I moved on to silicone bracelets that said “G-FORCE!” on one side, with G’s trademark smiley faces, and “ALWAYS HOPE” on the other. I wrote out scripture verses (Jer. 29:11 was a favorite) just to keep in mind that even though I felt so very, very hopeless…especially as G failed chemo one, and then did a year of chemo two and had a new tumor show up, and then started chemo three, which just blasted her system…and then learned that maybe her tumors had gone malignant and our timeline was going to be dramatically shortened…and THEN got a reprieve, a miracle of “nope, just a weird NF thing” after a biopsy, so we got to restart chemo #3 …
I needed some hope.I needed to see it when I could not bring my mind to it.
Having a visual reminder kept me going when I could not just think of hope.
Through the challenges of the years following the first 2 horrible years, including many progression scares, actual progression, and another few years of chemotherapy, visual reminders continue to help me. For years and years I carried a little booklet about Human Suffering with me, and never got past the first few pages (it might STILL be in my hospital bag). I just couldn’t focus. But a pin that says “Brain Tumors Suck” or “No One Fights Alone”? That is weirdly empowering, at least for me.
Now that we have a little space from the worst of things, at least for today, I have a few new pins—one says “Chose Hope over Fear”…and the other says “Kept Going”.* I have a bracelet that says "It's not a sprint, it's a marathon". Some days, seeing those reminders—that I DID do these things, I did keep "running", even if barely, or only because people dragged me along—just seeing that helps.
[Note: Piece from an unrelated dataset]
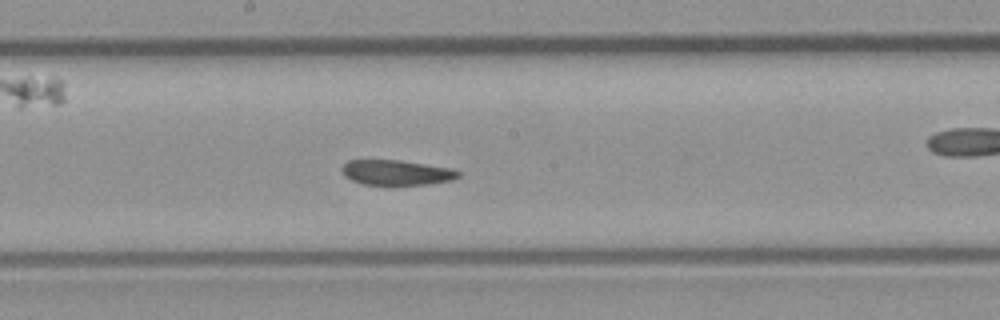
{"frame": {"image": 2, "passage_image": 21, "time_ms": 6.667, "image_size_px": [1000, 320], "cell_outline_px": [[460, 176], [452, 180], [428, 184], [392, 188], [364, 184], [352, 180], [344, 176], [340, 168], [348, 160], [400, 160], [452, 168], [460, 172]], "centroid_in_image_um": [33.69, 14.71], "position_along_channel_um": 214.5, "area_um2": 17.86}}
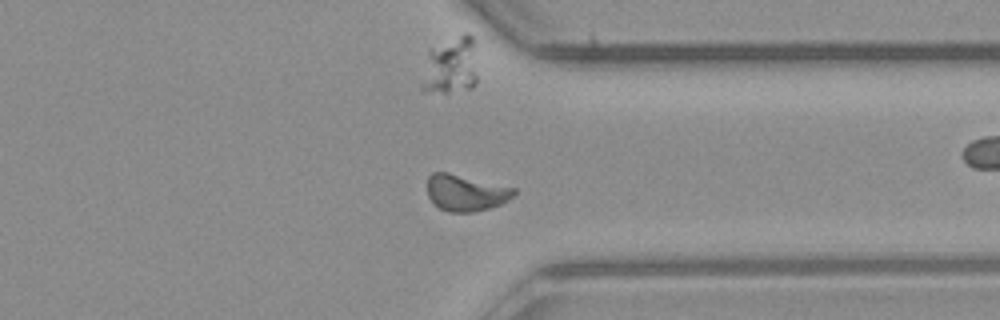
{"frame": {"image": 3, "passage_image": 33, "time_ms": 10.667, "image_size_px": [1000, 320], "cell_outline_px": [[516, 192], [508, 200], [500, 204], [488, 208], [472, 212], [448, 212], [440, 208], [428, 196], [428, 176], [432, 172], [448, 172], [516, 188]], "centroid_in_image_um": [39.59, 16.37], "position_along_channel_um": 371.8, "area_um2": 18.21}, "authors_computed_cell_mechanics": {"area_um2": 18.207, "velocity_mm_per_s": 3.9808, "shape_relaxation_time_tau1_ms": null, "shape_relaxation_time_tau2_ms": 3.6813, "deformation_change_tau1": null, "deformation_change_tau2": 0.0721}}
I have a necklace that says “Hope is the thing with feathers, which perches on the soul, and sings the tune without the words and never stops at all” (Emily Dickinson). I wear it ALL THE TIME. All the time. (Thanks, Zulily). I almost need a line item in my budge for “inspirational stuff”. On bad days or good days or any day I need that reminder of the tenacity of hope (a lot of days, glad it’s a plain silver necklace) I wear it. On my nightstand I have a little rock that has the word “Hope” engraved on it. On my china cabinet I have a tile that says HOPE, which a fellow brain tumor mom made for us at family brain tumor camp.
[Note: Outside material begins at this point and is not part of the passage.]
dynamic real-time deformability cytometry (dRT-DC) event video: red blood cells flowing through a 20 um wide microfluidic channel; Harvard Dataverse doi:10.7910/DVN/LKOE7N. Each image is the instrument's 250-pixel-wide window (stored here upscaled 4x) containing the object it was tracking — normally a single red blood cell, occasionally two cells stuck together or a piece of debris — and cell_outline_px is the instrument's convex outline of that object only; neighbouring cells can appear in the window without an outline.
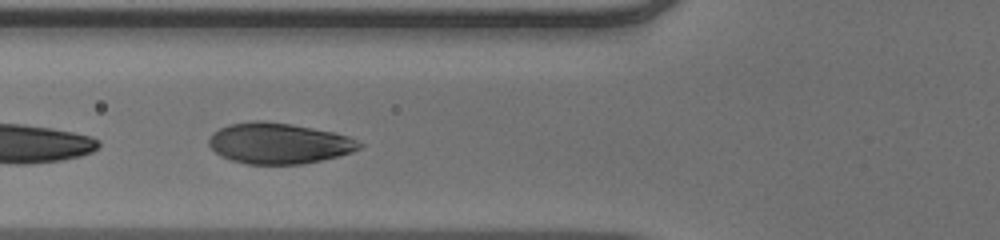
{"species": "human", "species_latin": "Homo sapiens", "temperature_condition": "warm", "stored_images_in_passage": 13, "segment_of_instrument_passage": [2, 2], "camera_frame_rate_fps": 3000, "um_per_image_px": 0.085, "donor": {"sex": "male"}, "frame": {"image": 1, "passage_image": 11, "time_ms": 3.333, "image_size_px": [1000, 240], "cell_outline_px": [[364, 144], [360, 148], [352, 152], [320, 160], [300, 164], [244, 164], [220, 156], [208, 144], [208, 140], [220, 128], [228, 124], [252, 120], [264, 120], [292, 124], [332, 132], [348, 136]], "centroid_in_image_um": [23.68, 12.17], "position_along_channel_um": 102.1, "area_um2": 35.66}}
Visual reminders help when I just can’t get my brain around thinking about hope.
Somehow, the tangible reminders are little tiny anchors in my day, holding me to the path I am desperately trying to stay on.
So if you are in the thick of whatever battle you are in, big or small—maybe find a little visual reminder to yourself, using whatever word or idea empowers you most in the moment. Write it on an index card or post-it (I am the queen of post-its, to my tidy husband’s chagrin). Find it on a pin or piece of jewelry or a tchotchke at Hallmark. You might be surprised by how much it helps.
What sorts of visual HOPE/Strength/Endurance tchotchkes have you found that help you? I am always looking for new ideas.
I think I might wear one of those old gray bracelets today…
*These pins are from Emily McDowell Studio www.emilymcdowell.com –she has some fantastic stuff(some of it uses language not everyone may be comfortable with, just as a n FYI).